Fancy Bear may have a new target.
The Russian hacking ring alleged to have leaked internal emails from the Democratic National Committee and Hillary Clinton’s presidential campaign has turned its sights on upcoming European elections, a top cybersecurity expert says.
"The script that they’ve been able to successfully execute in the U.S. election I believe will be repeated in European elections," warns Dmitri Alperovitch, CTO of CrowdStrike, the Irvine, Calif., security company that was among the first to attribute the DNC hacks to Russia. "There’s no question that they’d been able to cause a lot of chaos in the course of the election and get people to believe that the system has been rigged."
The Democratic Party hacks, attributed to a Russian hacking group dubbed "Fancy Bear", resulted in a leak of emails over the summer that seemed to imply DNC senior officials favored Clinton over primary rival Sen. Bernie Sanders. During the general election, leaks from the email account of Clinton campaign chairman John Podesta exposed further rifts in the party and evidence suggesting debate questions were leaked to the Clinton campaign.
National Security Agency chief Michael Rogers has denied that the hacks swayed the election, but did say the intrusions appear to have had nefarious intentions.
"This was a conscious effort by a nation-state to attempt to achieve a specific effect," Rogers said in a panel discussion hosted by the Wall Street Journal’s CEO Council.
The Washington Post has reported that the Russians helped spread propaganda and fake news that favored Donald Trump on social media. The report drew some criticism for attributing part of the report to an anonymous group called PropOrNot.
Alperovitch declined to comment on suggestions the leaks may have helped deliver the election to President-elect Donald Trump but told Fast Company that Fancy Bear, believed to be linked to Russian military intelligence, appears to be shifting its attacks toward political and governmental systems in Europe.
"Right now we’re only seeing intrusions," he says. "First they break into these networks, they steal data over a period of time—months sometimes—and then they decide whether they want to weaponize that data by leaking it in some fashion or else distorting it."
Alperovitch didn’t identify specific governments or parties that have been targeted, and representatives from major European parties facing upcoming elections didn’t reply to requests for comment, but Alperovitch says it’s likely Russian hackers would target hacks and leaks in an effort to boost parties and candidates challenging the European Union.
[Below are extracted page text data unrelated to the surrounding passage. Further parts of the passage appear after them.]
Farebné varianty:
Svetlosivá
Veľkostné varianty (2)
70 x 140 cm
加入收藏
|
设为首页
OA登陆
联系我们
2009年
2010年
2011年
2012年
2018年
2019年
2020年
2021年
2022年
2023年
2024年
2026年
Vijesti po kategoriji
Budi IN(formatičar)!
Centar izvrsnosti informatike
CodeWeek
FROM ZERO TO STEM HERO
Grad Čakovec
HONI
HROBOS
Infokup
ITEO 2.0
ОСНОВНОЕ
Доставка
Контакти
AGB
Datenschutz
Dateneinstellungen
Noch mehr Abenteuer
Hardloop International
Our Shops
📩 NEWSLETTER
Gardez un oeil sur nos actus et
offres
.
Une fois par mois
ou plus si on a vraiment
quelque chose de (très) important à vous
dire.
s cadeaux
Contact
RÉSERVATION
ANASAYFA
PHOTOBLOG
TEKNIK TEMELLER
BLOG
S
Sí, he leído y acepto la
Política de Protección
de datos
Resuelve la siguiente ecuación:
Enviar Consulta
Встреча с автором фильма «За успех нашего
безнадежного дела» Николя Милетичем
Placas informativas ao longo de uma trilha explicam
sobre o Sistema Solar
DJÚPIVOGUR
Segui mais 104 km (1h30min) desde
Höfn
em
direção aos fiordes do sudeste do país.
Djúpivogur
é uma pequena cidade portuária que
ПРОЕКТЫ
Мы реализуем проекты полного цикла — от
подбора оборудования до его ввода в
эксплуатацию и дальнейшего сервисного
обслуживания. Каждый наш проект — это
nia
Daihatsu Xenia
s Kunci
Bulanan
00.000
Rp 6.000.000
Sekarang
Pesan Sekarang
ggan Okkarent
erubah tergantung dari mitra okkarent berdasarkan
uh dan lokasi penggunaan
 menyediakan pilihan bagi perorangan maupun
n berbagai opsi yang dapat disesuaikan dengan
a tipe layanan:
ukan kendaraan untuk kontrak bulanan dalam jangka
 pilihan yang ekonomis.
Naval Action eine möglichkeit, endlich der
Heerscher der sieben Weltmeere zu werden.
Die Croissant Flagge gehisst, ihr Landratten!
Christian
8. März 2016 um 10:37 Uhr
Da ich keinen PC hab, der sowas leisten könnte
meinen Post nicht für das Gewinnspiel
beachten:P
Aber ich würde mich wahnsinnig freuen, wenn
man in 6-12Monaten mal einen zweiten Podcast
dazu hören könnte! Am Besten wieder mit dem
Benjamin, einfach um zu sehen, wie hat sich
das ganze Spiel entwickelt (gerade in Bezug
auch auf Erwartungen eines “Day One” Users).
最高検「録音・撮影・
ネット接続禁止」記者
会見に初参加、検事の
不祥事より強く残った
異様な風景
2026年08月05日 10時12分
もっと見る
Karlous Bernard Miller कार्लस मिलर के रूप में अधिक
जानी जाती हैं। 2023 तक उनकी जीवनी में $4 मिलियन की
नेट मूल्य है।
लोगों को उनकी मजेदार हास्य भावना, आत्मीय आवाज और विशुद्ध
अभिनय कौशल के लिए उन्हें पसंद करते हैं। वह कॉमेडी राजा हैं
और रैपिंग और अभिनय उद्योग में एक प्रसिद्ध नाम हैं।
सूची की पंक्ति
European leaders have said Russia would be happy to see a weaker or more divided EU amid conflicts over the war in Syria and Russia's entry into Ukraine. The United Kingdom's surprising Brexit vote earlier this year, and the possibility of other countries pulling out of the bloc, could lead to a smaller EU less able to impose economic sanctions or other serious consequences on Russia.
In the United States, it’s likely that Republican Party systems were also attacked by the Russian hackers, says Kenneth Geers, senior research scientist at security firm Comodo. But the hackers probably preferred to release information critical of the Democratic Party, given that Trump showed greater sympathy for Russia and President Vladimir Putin than Clinton did, he says.
"Trump almost stood alone, against everyone, in saying Putin is a great leader and Russian troops are not in Ukraine, for example," Geers says. "He’s the only person on the planet who seems to have had that position."
At the same time, a second group of Russian hackers, nicknamed "Cozy Bear" and believed to be tied to a separate, civilian intelligence agency, have begun using tactics such as targeted phishing emails in attempting to hack influential U.S. think tanks, particularly those working on areas tied to Russia, Alperovitch says.
"They’re trying to do what any nation state would be interested in doing, which is figuring out potential policy pronouncements from various organizations that could be close to the administration," he says.